Even worse are the Final Smashes that involve controlling direction. For example, the Star Fox characters use their big, stupid tanks. Sonic flies around the stage, as does Pikachu. It’s especially fun to get into a corner where Fox’s tank can’t reach, or to lead him somewhere he’ll get stuck. If you stand still, he’ll try to get at you but not go anywhere, even if the other CPUs are easily accessible. Similarly, Super Sonic or Pikachu will try and hammer you. They might hit another CPU in passing, but they’re not fooling anybody.


This is the most infuriating. True, you can dodge it, but you need split-second timing. If one CPU gets this, he will target you mercilessly. Even if the other two CPUs are standing in a tempting cluster, the CPU will prefer hitting the human player for one kill over getting the other two computers for two. Like with the Final Smash, if you die just before they get it and wait to come out, the CPU will wait until your invincibility wears off before attacking you.

The Chase

Try playing a large stage, like the Zelda Castle or the custom ‘Maze’ stage. Right at the start of the match, run from the CPUs (all three will immediately begin chasing you when the match begins).

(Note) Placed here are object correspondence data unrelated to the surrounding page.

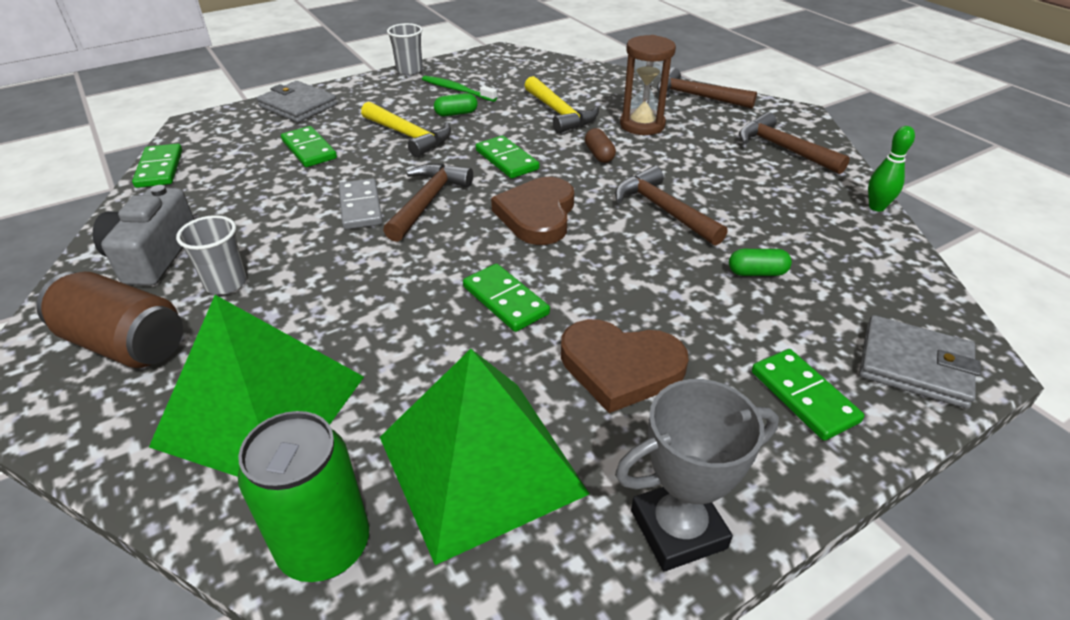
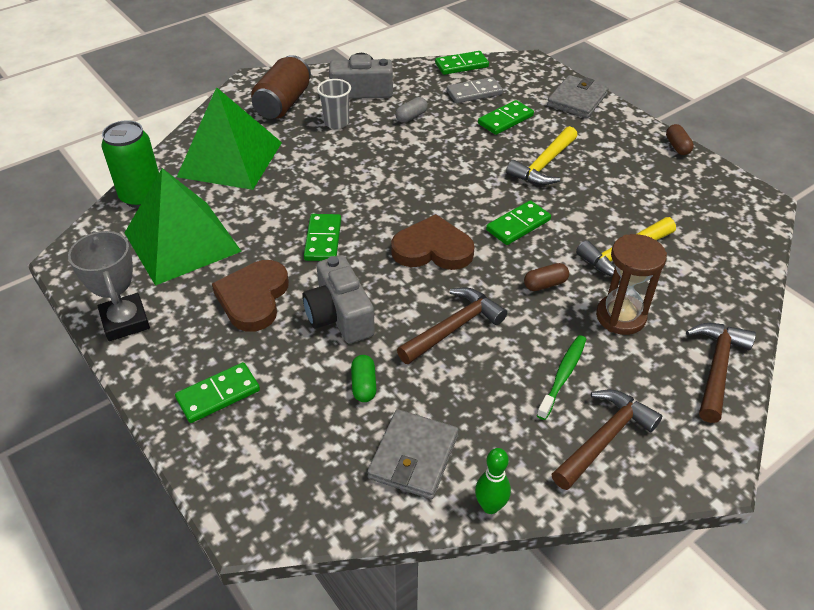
camera: 85 degrees right, 5 degrees up
(257, 215) = (411, 117): none -> grey capsule
(361, 207) = (429, 158): grey domino -> grey domino (474, 93)
(409, 70) = (677, 146): grey cup -> brown capsule
(428, 201) = (442, 189): brown hammer -> none
(456, 114) = (596, 186): green capsule -> none
(457, 90) = (647, 181): green toothbrush -> green toothbrush (563, 375)
(505, 300) = (323, 240): green domino -> green domino turned 45 degrees counterclockwise
(650, 288) = (339, 315): none -> grey camera
(914, 365) = (245, 474): grey wallet -> grey wallet (413, 456)

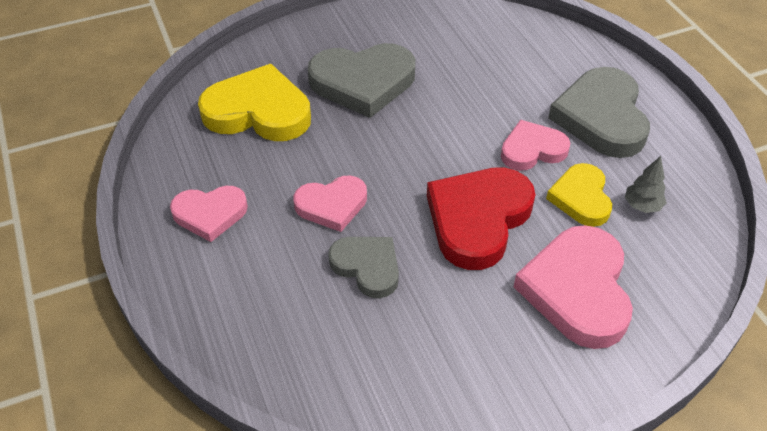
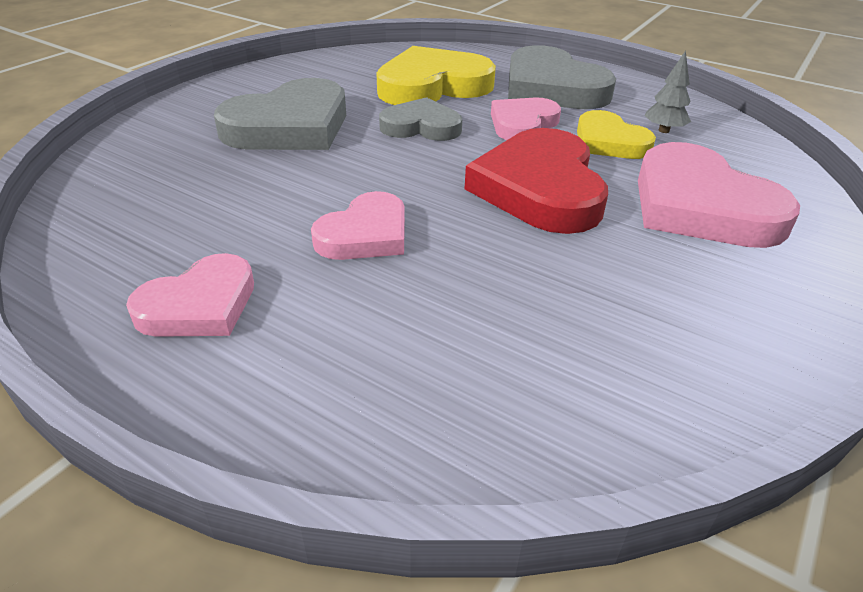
camera: 35 degrees left, 10 degrees down
(258, 111) = (178, 184): yellow heart -> yellow heart (433, 86)
(367, 267) = (474, 274): grey heart -> grey heart (421, 126)

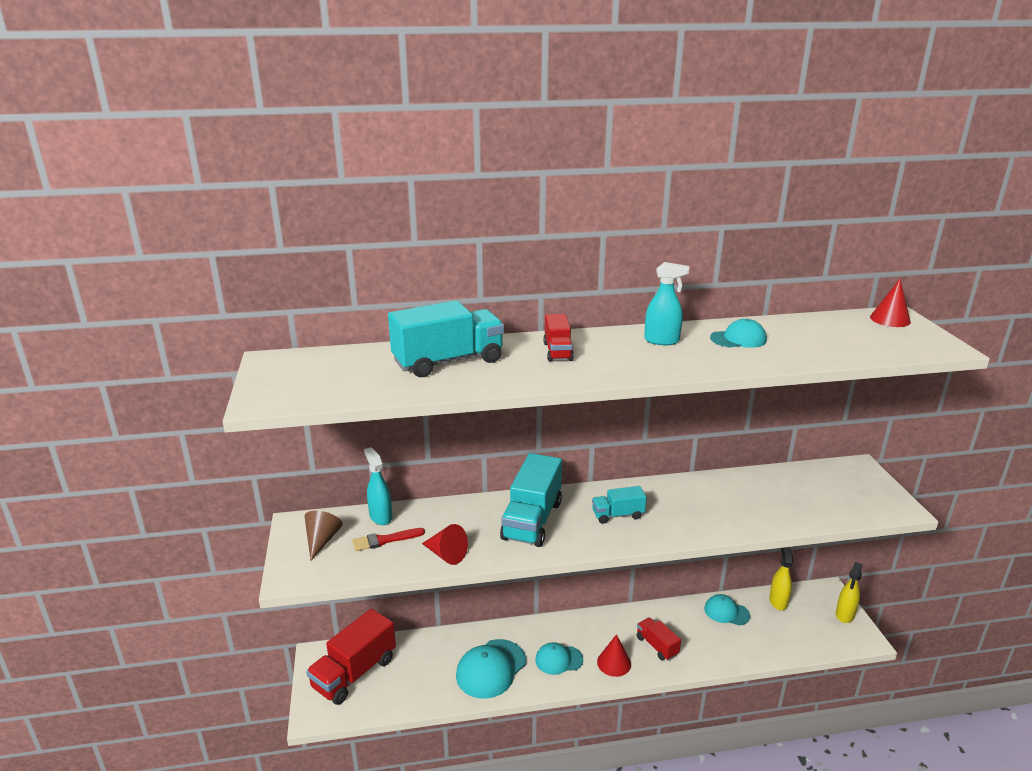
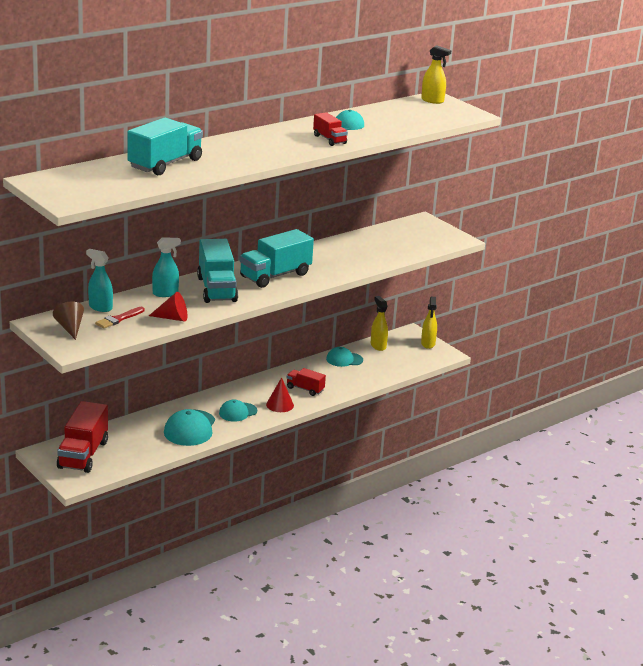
camera: 30 degrees left, 0 degrees up
(557, 351) = (233, 148): red truck -> red truck (329, 139)
(617, 515) = (275, 275): turquoise truck -> turquoise truck, size x1.85
(662, 341) = (296, 133): turquoise spray bottle -> turquoise spray bottle (165, 293)
(890, 319) = (432, 100): red cone -> yellow spray bottle

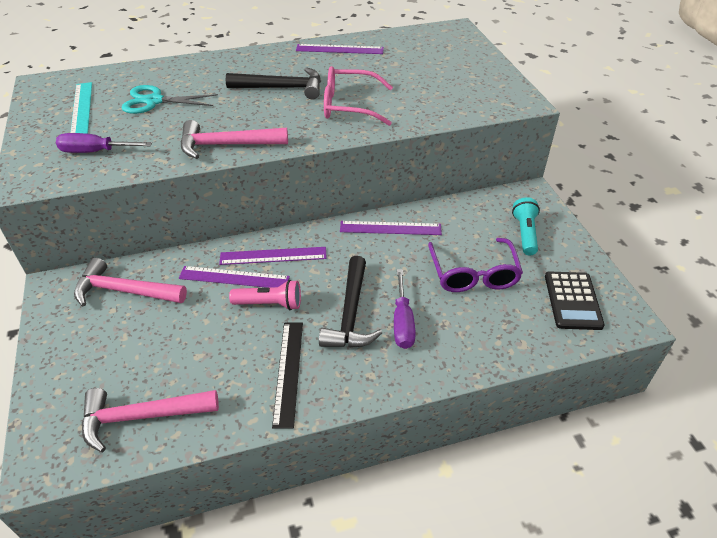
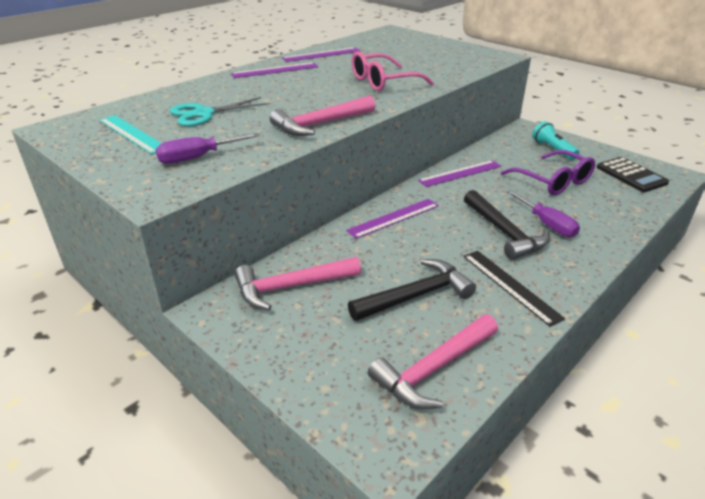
camera: 30 degrees left, 10 degrees down
(234, 278) = (381, 243): purple ruler -> purple ruler (275, 70)
(270, 304) = (434, 249): pink flashlight -> none
(282, 88) = (311, 83): black hammer -> black hammer (416, 295)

You can lead the other three CPUs on a chase, round and round the stage. They will occasionally take swipes at each other, but they’re only love taps.

No unbiased person can argue that the CPU itself is unbiased. They hate human players. They even taunt the humans after they’ve killed them — but not other computers. Way to rub it in, guys.

So what can you do? Well, you can always play with at least one other human. People may develop grudges from time to time, but they usually mix it up after they’re told to piss off and stop targeting one person. You can’t do that for the AI. Unfortunately, if you just want a quick game by yourself, you’re SOL.

I’ve tried playing 1v1v1 in team mode, with me on one team and the other two players on different team. It seems to end up the same way.

For now, I guess we’ll just have to treat FFA like a team match, humans vs. robots. The Smash Bros Brawl AI is not the hardest alone, but with three ganging up on you, the sheer force of the numbers is enough to trip you up. The only upside to this situation is that if you keep practicing, you’ll probably get really good against other humans.